WHAT YOU SHOULD DO:
Please return all lines from the records below that include the string "size".

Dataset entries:
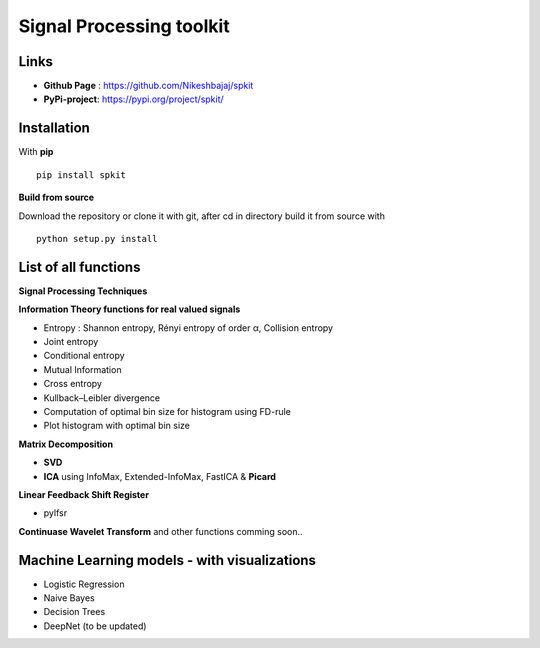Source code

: Signal Processing toolkit
======================================

**Links**
----------

* **Github Page** : https://github.com/Nikeshbajaj/spkit
* **PyPi-project**: https://pypi.org/project/spkit/

**Installation**
----------

With **pip**

::
  
  pip install spkit
 

**Build from source**

Download the repository or clone it with git, after cd in directory build it from source with

::

  python setup.py install


**List of all functions**
----------

**Signal Processing Techniques**

**Information Theory functions for real valued signals**

* Entropy : Shannon entropy, Rényi entropy of order α, Collision entropy
* Joint entropy
* Conditional entropy
* Mutual Information
* Cross entropy
* Kullback–Leibler divergence
* Computation of optimal bin size for histogram using FD-rule
* Plot histogram with optimal bin size


**Matrix Decomposition**

* **SVD**
* **ICA** using InfoMax, Extended-InfoMax, FastICA & **Picard**

**Linear Feedback Shift Register**

* pylfsr

**Continuase Wavelet Transform** and other functions comming soon..

**Machine Learning models - with visualizations**
----------

* Logistic Regression
* Naive Bayes
* Decision Trees
* DeepNet (to be updated)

RESPONSE:
* Computation of optimal bin size for histogram using FD-rule
* Plot histogram with optimal bin size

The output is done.